> **WORK TO COMPLETE**: Reproduce exactly the lines below from the one containing "407 88 8762" through the one containing "651 409 122.62", including both, and nothing else.

Stored data:

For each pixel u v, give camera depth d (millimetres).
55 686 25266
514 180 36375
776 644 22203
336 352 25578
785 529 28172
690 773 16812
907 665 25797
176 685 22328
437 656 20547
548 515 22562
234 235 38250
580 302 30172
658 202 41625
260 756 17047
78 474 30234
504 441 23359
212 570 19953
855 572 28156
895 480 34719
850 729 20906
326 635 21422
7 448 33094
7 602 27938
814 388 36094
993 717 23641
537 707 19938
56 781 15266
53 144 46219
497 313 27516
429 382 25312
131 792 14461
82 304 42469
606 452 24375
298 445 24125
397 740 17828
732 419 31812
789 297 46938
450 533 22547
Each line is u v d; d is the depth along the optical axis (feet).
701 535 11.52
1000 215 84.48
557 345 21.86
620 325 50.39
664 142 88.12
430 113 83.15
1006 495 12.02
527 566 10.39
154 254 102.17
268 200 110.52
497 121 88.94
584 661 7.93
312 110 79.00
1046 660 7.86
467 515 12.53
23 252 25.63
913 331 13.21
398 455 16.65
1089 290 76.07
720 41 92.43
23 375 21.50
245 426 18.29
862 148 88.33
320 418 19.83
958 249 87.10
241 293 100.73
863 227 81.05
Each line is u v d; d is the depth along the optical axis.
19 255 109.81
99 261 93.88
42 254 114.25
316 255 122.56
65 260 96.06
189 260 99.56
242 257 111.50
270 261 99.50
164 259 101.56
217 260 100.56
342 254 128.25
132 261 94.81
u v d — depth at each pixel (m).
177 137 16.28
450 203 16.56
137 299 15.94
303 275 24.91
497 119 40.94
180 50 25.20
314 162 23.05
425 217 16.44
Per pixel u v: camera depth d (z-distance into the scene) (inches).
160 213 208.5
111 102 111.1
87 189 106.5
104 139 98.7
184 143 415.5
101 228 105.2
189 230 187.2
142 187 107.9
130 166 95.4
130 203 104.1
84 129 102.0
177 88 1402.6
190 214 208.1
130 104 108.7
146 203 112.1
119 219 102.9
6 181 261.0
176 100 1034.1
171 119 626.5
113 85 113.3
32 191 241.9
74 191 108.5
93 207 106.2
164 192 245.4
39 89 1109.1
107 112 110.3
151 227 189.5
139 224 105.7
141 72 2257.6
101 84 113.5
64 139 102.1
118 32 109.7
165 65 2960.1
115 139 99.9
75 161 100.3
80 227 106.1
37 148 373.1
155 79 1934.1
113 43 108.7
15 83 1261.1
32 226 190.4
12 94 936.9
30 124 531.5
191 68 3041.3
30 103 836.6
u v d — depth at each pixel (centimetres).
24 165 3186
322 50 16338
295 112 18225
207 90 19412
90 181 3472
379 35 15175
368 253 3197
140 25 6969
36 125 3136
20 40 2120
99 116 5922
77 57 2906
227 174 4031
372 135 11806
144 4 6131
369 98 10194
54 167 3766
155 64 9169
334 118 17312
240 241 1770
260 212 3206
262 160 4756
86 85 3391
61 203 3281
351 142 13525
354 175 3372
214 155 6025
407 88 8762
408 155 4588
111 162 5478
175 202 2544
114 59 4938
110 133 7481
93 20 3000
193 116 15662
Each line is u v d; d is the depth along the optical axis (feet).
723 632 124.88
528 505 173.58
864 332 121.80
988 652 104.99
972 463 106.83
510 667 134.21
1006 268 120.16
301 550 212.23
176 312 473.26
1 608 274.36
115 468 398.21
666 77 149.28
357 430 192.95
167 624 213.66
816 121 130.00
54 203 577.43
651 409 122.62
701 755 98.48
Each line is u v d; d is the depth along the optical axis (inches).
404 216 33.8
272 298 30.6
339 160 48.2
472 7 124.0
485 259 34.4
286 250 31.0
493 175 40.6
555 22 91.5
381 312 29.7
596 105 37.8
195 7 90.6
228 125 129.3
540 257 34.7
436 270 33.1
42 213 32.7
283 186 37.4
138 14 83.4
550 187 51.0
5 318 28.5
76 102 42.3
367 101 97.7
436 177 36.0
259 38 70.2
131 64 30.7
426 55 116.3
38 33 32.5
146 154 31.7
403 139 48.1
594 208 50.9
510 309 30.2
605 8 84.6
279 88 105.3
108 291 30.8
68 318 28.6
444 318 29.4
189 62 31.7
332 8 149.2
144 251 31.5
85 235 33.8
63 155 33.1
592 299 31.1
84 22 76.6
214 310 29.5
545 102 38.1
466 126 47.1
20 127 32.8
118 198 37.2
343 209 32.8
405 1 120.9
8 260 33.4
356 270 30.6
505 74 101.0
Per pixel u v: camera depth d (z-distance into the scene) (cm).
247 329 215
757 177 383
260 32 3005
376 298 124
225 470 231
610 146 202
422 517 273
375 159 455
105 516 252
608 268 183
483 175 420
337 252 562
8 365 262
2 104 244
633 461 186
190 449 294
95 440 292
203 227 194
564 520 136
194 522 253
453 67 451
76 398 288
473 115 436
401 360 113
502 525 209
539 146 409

> **OUTPUT FOR THIS EXERCISE**:
407 88 8762
408 155 4588
111 162 5478
175 202 2544
114 59 4938
110 133 7481
93 20 3000
193 116 15662
Each line is u v d; d is the depth along the optical axis (feet).
723 632 124.88
528 505 173.58
864 332 121.80
988 652 104.99
972 463 106.83
510 667 134.21
1006 268 120.16
301 550 212.23
176 312 473.26
1 608 274.36
115 468 398.21
666 77 149.28
357 430 192.95
167 624 213.66
816 121 130.00
54 203 577.43
651 409 122.62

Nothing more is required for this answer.